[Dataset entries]
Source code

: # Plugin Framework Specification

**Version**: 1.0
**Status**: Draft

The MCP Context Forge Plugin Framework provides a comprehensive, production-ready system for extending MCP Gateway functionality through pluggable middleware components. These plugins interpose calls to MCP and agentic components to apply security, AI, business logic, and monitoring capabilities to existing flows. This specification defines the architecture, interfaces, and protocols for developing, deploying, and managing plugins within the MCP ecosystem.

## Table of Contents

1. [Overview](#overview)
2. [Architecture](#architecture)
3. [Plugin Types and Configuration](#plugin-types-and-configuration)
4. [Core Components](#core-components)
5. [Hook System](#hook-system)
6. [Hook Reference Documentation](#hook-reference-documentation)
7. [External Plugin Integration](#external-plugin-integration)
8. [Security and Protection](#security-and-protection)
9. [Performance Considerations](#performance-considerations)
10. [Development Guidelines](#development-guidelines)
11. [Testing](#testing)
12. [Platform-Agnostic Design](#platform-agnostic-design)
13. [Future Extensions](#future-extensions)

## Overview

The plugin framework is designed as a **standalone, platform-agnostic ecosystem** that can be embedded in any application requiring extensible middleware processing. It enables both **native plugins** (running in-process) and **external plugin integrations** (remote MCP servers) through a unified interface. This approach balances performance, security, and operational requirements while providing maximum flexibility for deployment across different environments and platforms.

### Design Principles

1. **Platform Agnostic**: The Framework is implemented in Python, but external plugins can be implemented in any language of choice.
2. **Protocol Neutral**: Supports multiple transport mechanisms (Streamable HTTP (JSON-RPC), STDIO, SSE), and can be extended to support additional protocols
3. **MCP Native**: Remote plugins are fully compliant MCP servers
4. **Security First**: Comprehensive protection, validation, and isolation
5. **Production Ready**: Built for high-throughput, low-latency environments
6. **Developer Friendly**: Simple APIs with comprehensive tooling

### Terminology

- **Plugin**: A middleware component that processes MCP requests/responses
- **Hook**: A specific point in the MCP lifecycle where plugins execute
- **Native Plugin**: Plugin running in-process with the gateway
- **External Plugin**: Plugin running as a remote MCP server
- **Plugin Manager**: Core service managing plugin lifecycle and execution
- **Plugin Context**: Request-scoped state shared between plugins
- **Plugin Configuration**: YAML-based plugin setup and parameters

* * *

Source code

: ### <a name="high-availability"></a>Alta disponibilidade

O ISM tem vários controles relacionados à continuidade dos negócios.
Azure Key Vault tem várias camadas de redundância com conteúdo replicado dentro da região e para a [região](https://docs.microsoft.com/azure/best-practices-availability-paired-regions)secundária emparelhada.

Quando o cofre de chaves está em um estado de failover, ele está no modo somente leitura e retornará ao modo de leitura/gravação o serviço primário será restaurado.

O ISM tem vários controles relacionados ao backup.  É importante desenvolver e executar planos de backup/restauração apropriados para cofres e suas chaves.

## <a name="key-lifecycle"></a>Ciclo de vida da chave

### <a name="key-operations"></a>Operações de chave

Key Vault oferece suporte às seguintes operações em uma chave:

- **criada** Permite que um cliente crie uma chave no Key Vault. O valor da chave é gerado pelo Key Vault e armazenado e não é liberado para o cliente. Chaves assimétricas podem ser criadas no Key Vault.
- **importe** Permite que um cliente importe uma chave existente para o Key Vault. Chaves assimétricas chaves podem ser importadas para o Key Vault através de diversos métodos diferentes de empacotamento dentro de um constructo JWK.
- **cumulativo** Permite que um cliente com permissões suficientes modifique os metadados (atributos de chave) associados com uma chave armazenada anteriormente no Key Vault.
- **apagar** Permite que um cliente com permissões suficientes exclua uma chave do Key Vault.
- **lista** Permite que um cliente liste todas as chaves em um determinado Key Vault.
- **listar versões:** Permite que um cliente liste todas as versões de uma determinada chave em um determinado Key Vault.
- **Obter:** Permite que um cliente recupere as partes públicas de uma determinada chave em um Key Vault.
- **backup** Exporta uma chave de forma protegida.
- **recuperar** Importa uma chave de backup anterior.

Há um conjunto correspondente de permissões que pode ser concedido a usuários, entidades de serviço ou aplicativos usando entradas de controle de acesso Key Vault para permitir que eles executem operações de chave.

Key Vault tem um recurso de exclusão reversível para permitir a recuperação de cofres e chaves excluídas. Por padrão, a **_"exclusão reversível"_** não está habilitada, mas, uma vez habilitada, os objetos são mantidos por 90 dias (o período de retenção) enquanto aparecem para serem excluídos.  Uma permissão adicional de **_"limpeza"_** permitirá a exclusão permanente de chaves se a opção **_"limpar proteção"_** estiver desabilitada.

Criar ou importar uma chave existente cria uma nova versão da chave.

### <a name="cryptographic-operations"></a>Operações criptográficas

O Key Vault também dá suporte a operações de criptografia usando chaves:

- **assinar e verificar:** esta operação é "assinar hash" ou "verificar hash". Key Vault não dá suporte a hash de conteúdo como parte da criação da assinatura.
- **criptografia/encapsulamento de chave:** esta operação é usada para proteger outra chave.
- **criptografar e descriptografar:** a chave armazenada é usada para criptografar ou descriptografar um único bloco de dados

INSTRUCTIONS FOR THE TASK -> Report each line of the items above that contains the word "operations", copying every such line in full. Matches must agree in case.

SOLUTION ->
### <a name="key-operations"></a>Operações de chave
### <a name="cryptographic-operations"></a>Operações criptográficas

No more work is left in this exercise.